A picture-free, exact copy of all the records below is the goal.

(Beginning of Data to use)

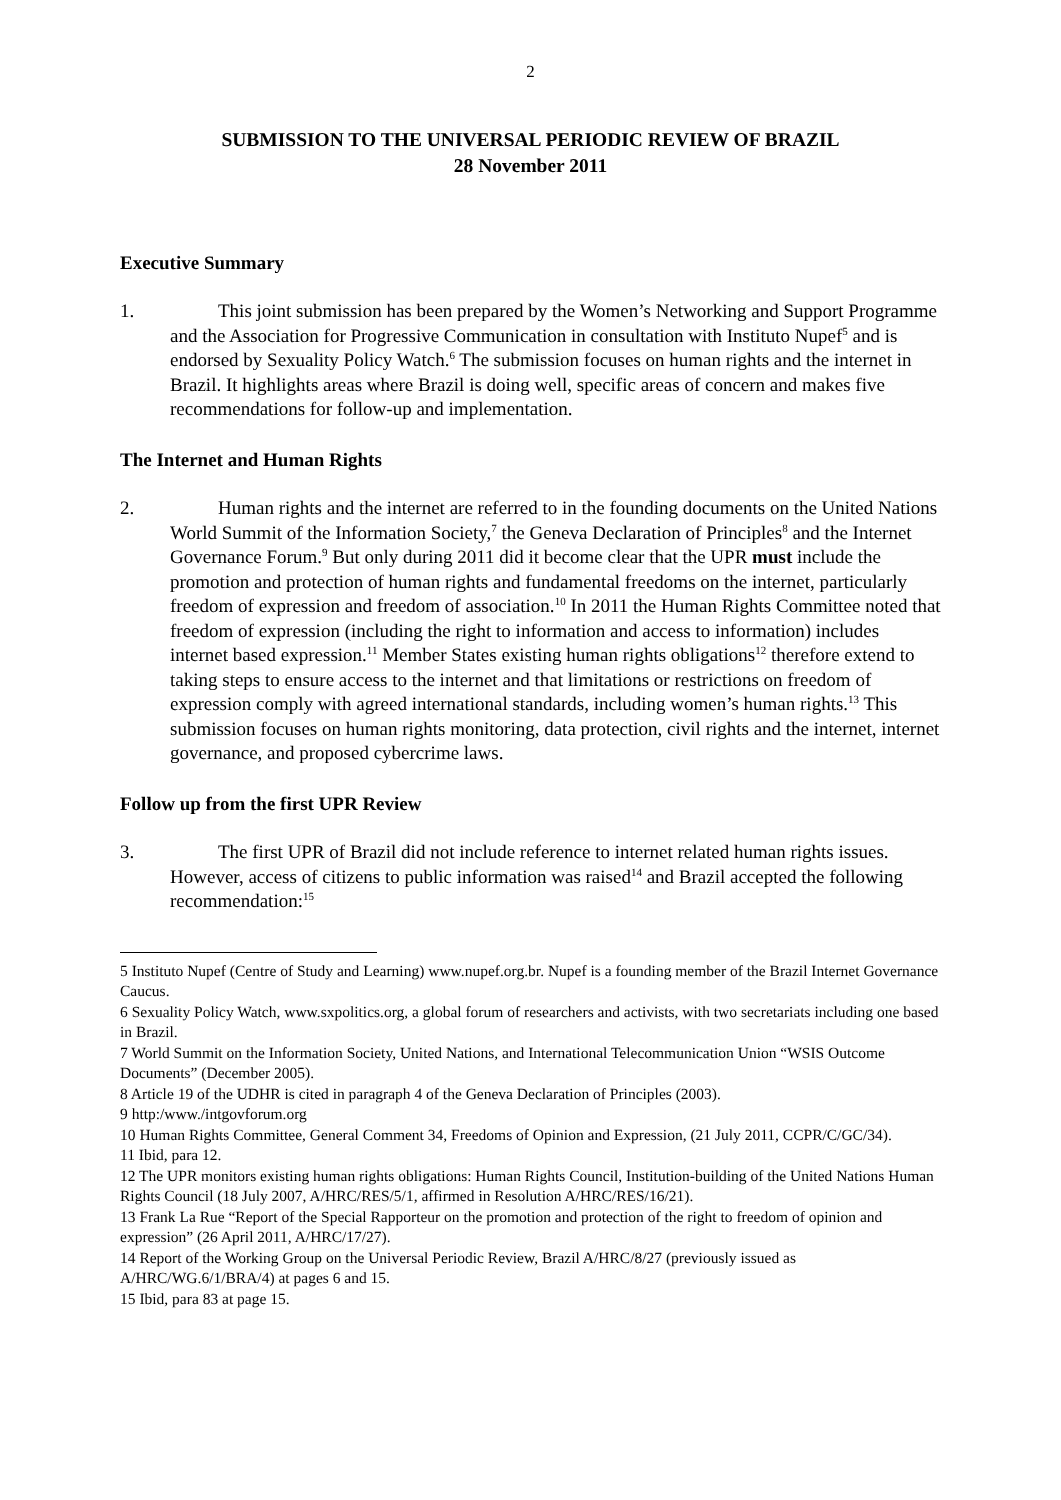2
SUBMISSION TO THE UNIVERSAL PERIODIC REVIEW OF BRAZIL
28 November 2011
Executive Summary
1. This joint submission has been prepared by the Women’s Networking and Support Programme and the Association for Progressive Communication in consultation with Instituto Nupef<sup>5</sup> and is endorsed by Sexuality Policy Watch.<sup>6</sup> The submission focuses on human rights and the internet in Brazil. It highlights areas where Brazil is doing well, specific areas of concern and makes five recommendations for follow-up and implementation.
The Internet and Human Rights
2. Human rights and the internet are referred to in the founding documents on the United Nations World Summit of the Information Society,<sup>7</sup> the Geneva Declaration of Principles<sup>8</sup> and the Internet Governance Forum.<sup>9</sup> But only during 2011 did it become clear that the UPR must include the promotion and protection of human rights and fundamental freedoms on the internet, particularly freedom of expression and freedom of association.<sup>10</sup> In 2011 the Human Rights Committee noted that freedom of expression (including the right to information and access to information) includes internet based expression.<sup>11</sup> Member States existing human rights obligations<sup>12</sup> therefore extend to taking steps to ensure access to the internet and that limitations or restrictions on freedom of expression comply with agreed international standards, including women’s human rights.<sup>13</sup> This submission focuses on human rights monitoring, data protection, civil rights and the internet, internet governance, and proposed cybercrime laws.
Follow up from the first UPR Review
3. The first UPR of Brazil did not include reference to internet related human rights issues. However, access of citizens to public information was raised<sup>14</sup> and Brazil accepted the following recommendation:<sup>15</sup>
5 Instituto Nupef (Centre of Study and Learning) www.nupef.org.br. Nupef is a founding member of the Brazil Internet Governance Caucus.
6 Sexuality Policy Watch, www.sxpolitics.org, a global forum of researchers and activists, with two secretariats including one based in Brazil.
7 World Summit on the Information Society, United Nations, and International Telecommunication Union “WSIS Outcome Documents” (December 2005).
8 Article 19 of the UDHR is cited in paragraph 4 of the Geneva Declaration of Principles (2003).
9 http:/www./intgovforum.org
10 Human Rights Committee, General Comment 34, Freedoms of Opinion and Expression, (21 July 2011, CCPR/C/GC/34).
11 Ibid, para 12.
12 The UPR monitors existing human rights obligations: Human Rights Council, Institution-building of the United Nations Human Rights Council (18 July 2007, A/HRC/RES/5/1, affirmed in Resolution A/HRC/RES/16/21).
13 Frank La Rue “Report of the Special Rapporteur on the promotion and protection of the right to freedom of opinion and expression” (26 April 2011, A/HRC/17/27).
14 Report of the Working Group on the Universal Periodic Review, Brazil A/HRC/8/27 (previously issued as A/HRC/WG.6/1/BRA/4) at pages 6 and 15.
15 Ibid, para 83 at page 15.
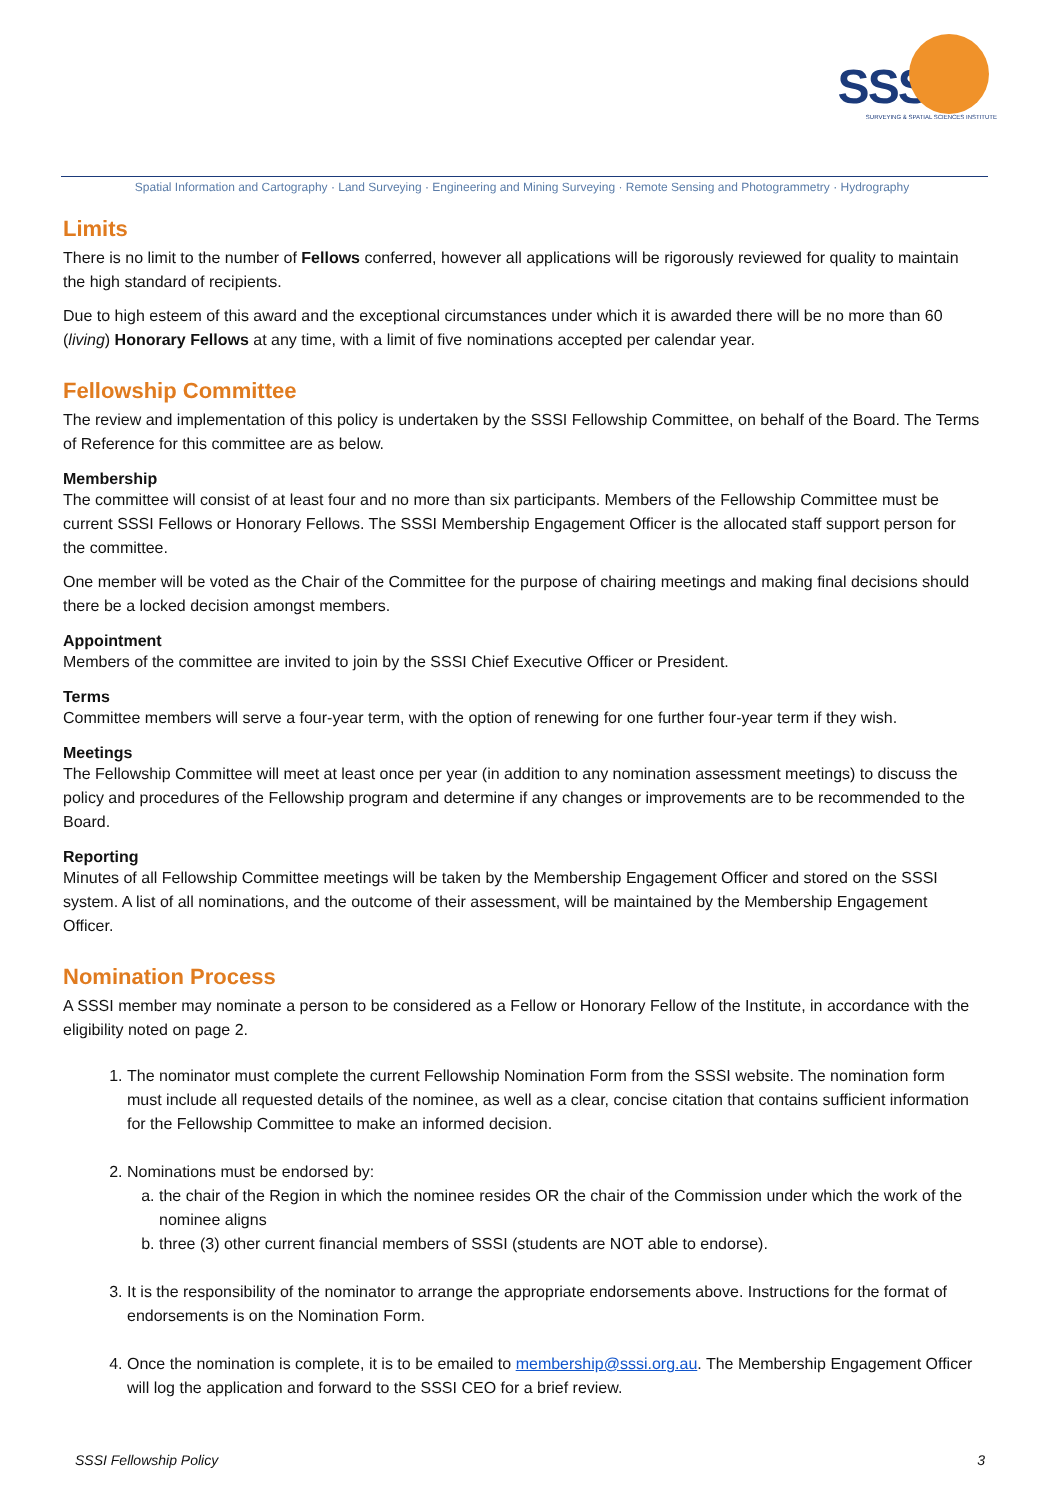SSSi
SURVEYING & SPATIAL SCIENCES INSTITUTE
Spatial Information and Cartography · Land Surveying · Engineering and Mining Surveying · Remote Sensing and Photogrammetry · Hydrography
Limits
There is no limit to the number of Fellows conferred, however all applications will be rigorously reviewed for quality to maintain the high standard of recipients.
Due to high esteem of this award and the exceptional circumstances under which it is awarded there will be no more than 60 (living) Honorary Fellows at any time, with a limit of five nominations accepted per calendar year.
Fellowship Committee
The review and implementation of this policy is undertaken by the SSSI Fellowship Committee, on behalf of the Board. The Terms of Reference for this committee are as below.
Membership
The committee will consist of at least four and no more than six participants. Members of the Fellowship Committee must be current SSSI Fellows or Honorary Fellows. The SSSI Membership Engagement Officer is the allocated staff support person for the committee.
One member will be voted as the Chair of the Committee for the purpose of chairing meetings and making final decisions should there be a locked decision amongst members.
Appointment
Members of the committee are invited to join by the SSSI Chief Executive Officer or President.
Terms
Committee members will serve a four-year term, with the option of renewing for one further four-year term if they wish.
Meetings
The Fellowship Committee will meet at least once per year (in addition to any nomination assessment meetings) to discuss the policy and procedures of the Fellowship program and determine if any changes or improvements are to be recommended to the Board.
Reporting
Minutes of all Fellowship Committee meetings will be taken by the Membership Engagement Officer and stored on the SSSI system. A list of all nominations, and the outcome of their assessment, will be maintained by the Membership Engagement Officer.
Nomination Process
A SSSI member may nominate a person to be considered as a Fellow or Honorary Fellow of the Institute, in accordance with the eligibility noted on page 2.
1. The nominator must complete the current Fellowship Nomination Form from the SSSI website. The nomination form must include all requested details of the nominee, as well as a clear, concise citation that contains sufficient information for the Fellowship Committee to make an informed decision.
2. Nominations must be endorsed by:
a. the chair of the Region in which the nominee resides OR the chair of the Commission under which the work of the nominee aligns
b. three (3) other current financial members of SSSI (students are NOT able to endorse).
3. It is the responsibility of the nominator to arrange the appropriate endorsements above. Instructions for the format of endorsements is on the Nomination Form.
4. Once the nomination is complete, it is to be emailed to membership@sssi.org.au. The Membership Engagement Officer will log the application and forward to the SSSI CEO for a brief review.
SSSI Fellowship Policy 3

(End of Data to use)

→ Finished task
2
SUBMISSION TO THE UNIVERSAL PERIODIC REVIEW OF BRAZIL
28 November 2011
Executive Summary
1. This joint submission has been prepared by the Women’s Networking and Support Programme and the Association for Progressive Communication in consultation with Instituto Nupef<sup>5</sup> and is endorsed by Sexuality Policy Watch.<sup>6</sup> The submission focuses on human rights and the internet in Brazil. It highlights areas where Brazil is doing well, specific areas of concern and makes five recommendations for follow-up and implementation.
The Internet and Human Rights
2. Human rights and the internet are referred to in the founding documents on the United Nations World Summit of the Information Society,<sup>7</sup> the Geneva Declaration of Principles<sup>8</sup> and the Internet Governance Forum.<sup>9</sup> But only during 2011 did it become clear that the UPR must include the promotion and protection of human rights and fundamental freedoms on the internet, particularly freedom of expression and freedom of association.<sup>10</sup> In 2011 the Human Rights Committee noted that freedom of expression (including the right to information and access to information) includes internet based expression.<sup>11</sup> Member States existing human rights obligations<sup>12</sup> therefore extend to taking steps to ensure access to the internet and that limitations or restrictions on freedom of expression comply with agreed international standards, including women’s human rights.<sup>13</sup> This submission focuses on human rights monitoring, data protection, civil rights and the internet, internet governance, and proposed cybercrime laws.
Follow up from the first UPR Review
3. The first UPR of Brazil did not include reference to internet related human rights issues. However, access of citizens to public information was raised<sup>14</sup> and Brazil accepted the following recommendation:<sup>15</sup>
5 Instituto Nupef (Centre of Study and Learning) www.nupef.org.br. Nupef is a founding member of the Brazil Internet Governance Caucus.
6 Sexuality Policy Watch, www.sxpolitics.org, a global forum of researchers and activists, with two secretariats including one based in Brazil.
7 World Summit on the Information Society, United Nations, and International Telecommunication Union “WSIS Outcome Documents” (December 2005).
8 Article 19 of the UDHR is cited in paragraph 4 of the Geneva Declaration of Principles (2003).
9 http:/www./intgovforum.org
10 Human Rights Committee, General Comment 34, Freedoms of Opinion and Expression, (21 July 2011, CCPR/C/GC/34).
11 Ibid, para 12.
12 The UPR monitors existing human rights obligations: Human Rights Council, Institution-building of the United Nations Human Rights Council (18 July 2007, A/HRC/RES/5/1, affirmed in Resolution A/HRC/RES/16/21).
13 Frank La Rue “Report of the Special Rapporteur on the promotion and protection of the right to freedom of opinion and expression” (26 April 2011, A/HRC/17/27).
14 Report of the Working Group on the Universal Periodic Review, Brazil A/HRC/8/27 (previously issued as A/HRC/WG.6/1/BRA/4) at pages 6 and 15.
15 Ibid, para 83 at page 15.
SSSi
SURVEYING & SPATIAL SCIENCES INSTITUTE
Spatial Information and Cartography · Land Surveying · Engineering and Mining Surveying · Remote Sensing and Photogrammetry · Hydrography
Limits
There is no limit to the number of Fellows conferred, however all applications will be rigorously reviewed for quality to maintain the high standard of recipients.
Due to high esteem of this award and the exceptional circumstances under which it is awarded there will be no more than 60 (living) Honorary Fellows at any time, with a limit of five nominations accepted per calendar year.
Fellowship Committee
The review and implementation of this policy is undertaken by the SSSI Fellowship Committee, on behalf of the Board. The Terms of Reference for this committee are as below.
Membership
The committee will consist of at least four and no more than six participants. Members of the Fellowship Committee must be current SSSI Fellows or Honorary Fellows. The SSSI Membership Engagement Officer is the allocated staff support person for the committee.
One member will be voted as the Chair of the Committee for the purpose of chairing meetings and making final decisions should there be a locked decision amongst members.
Appointment
Members of the committee are invited to join by the SSSI Chief Executive Officer or President.
Terms
Committee members will serve a four-year term, with the option of renewing for one further four-year term if they wish.
Meetings
The Fellowship Committee will meet at least once per year (in addition to any nomination assessment meetings) to discuss the policy and procedures of the Fellowship program and determine if any changes or improvements are to be recommended to the Board.
Reporting
Minutes of all Fellowship Committee meetings will be taken by the Membership Engagement Officer and stored on the SSSI system. A list of all nominations, and the outcome of their assessment, will be maintained by the Membership Engagement Officer.
Nomination Process
A SSSI member may nominate a person to be considered as a Fellow or Honorary Fellow of the Institute, in accordance with the eligibility noted on page 2.
1. The nominator must complete the current Fellowship Nomination Form from the SSSI website. The nomination form must include all requested details of the nominee, as well as a clear, concise citation that contains sufficient information for the Fellowship Committee to make an informed decision.
2. Nominations must be endorsed by:
a. the chair of the Region in which the nominee resides OR the chair of the Commission under which the work of the nominee aligns
b. three (3) other current financial members of SSSI (students are NOT able to endorse).
3. It is the responsibility of the nominator to arrange the appropriate endorsements above. Instructions for the format of endorsements is on the Nomination Form.
4. Once the nomination is complete, it is to be emailed to membership@sssi.org.au. The Membership Engagement Officer will log the application and forward to the SSSI CEO for a brief review.
SSSI Fellowship Policy 3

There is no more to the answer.